God, how she loved that dopey song. As many times as he'd tried to interest his wife in Hank Williams and Roger Miller and Johnny Horton, she kept going back to Neil Diamond and Barry Manilow and Engelbert.
Hall's secretary answered and put Herbert through to Donald.
"Bob," he said, "it's good to hear from you."
Donald's voice sounded stronger than he'd expected. "How are you, Greg?"
"Like Job."
"I've been there, friend. I know what you're going through."
"Thanks. Do you know anything more about what happened? They're working hard at KCIA but coming up short."
"We've, uh, got a bit of a situation here ourselves, Greg. Seems our computers have been violated. We can't be sure of the data we're getting, including the pictures from our satellites."
"It sounds like someone did their homework for today."
"They did indeed. Now we know what your situation is, and with God himself holdin' the Bible I swear I'll understand if you say no. But the chief wants to know if you'd consider going to the DMZ and eyeballing the situation up there firsthan
d. The President's put him in charge of the Korea Task Force, and he needs reliable people on the scene."
There was a brief silence, after which Donald replied, "Bob, if you'll arrange the necessary clearances through General Schneider, I'll be available to go north in about two hours. Will that be acceptable?"
"I'm sure it will," said Herbert, "and I'll see to the clearances and a chopper. Good luck, Greg, and God bless."

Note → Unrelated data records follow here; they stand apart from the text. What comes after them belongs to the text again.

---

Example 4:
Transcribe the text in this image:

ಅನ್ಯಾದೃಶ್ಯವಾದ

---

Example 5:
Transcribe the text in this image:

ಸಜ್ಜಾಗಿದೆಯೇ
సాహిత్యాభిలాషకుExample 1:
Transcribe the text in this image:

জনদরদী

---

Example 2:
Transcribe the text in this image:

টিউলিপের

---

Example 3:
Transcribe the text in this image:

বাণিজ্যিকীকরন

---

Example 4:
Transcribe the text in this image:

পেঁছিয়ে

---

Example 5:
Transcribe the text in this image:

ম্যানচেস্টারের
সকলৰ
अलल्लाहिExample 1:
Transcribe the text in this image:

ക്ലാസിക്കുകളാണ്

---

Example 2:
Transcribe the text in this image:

"And God bless you," said Donald.
CHAPTER THIRTY-SIX
Tuesday, 11:07 P.M., the DMZ
The Demilitarized Zone between North and South Korea was thirty-five miles north of Seoul and one hundred miles south of Pyongyang. It was established concurrent with the truce of July 27, 1953, and since that time, soldiers from both sides have watched their counterparts with fear and suspicion. At the present time a total of one million soldiers were stationed on either side, most of them housed in modern, air-conditioned barracks. These were arranged in rows and covered nearly two hundred acres, beginning less than three hundred yards from either side of the border.

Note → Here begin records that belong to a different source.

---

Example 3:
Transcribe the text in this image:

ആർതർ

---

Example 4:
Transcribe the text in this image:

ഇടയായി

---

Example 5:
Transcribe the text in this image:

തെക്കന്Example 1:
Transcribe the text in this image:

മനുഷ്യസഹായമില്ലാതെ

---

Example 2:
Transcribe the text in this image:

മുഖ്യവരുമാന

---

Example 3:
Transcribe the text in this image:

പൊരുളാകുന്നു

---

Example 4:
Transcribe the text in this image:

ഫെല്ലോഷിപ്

The zone was demarcated from northeast to southwest by a ten-foot-high chain-link fence on both sides, with another three feet of barbed wire running along the top. Between them was an area nearly twenty feet across from coast to coast— the DMZ itself. Soldiers armed with high-powered rifles and German shepherds patrolled the outer perimeter of both sides. There was only one way through the DMZ, a narrow roadway that was wide enough for just one vehicle to pass; until Jimmy Carter went to Pyongyang in 1994, no individual had ever crossed from this region to the capital of North Korea. The only direct contact between both sides occurred in a one-story structure that resembled the barracks. There was a single door on each side, two guards beside that door, and a flagpole to the left of the guards; inside was a long conference table that, like the structure itself, neatly straddled the border between North and South. On those rare occasions when meetings were held, the representatives from the North remained on their side of the room, the representatives from the South on theirs.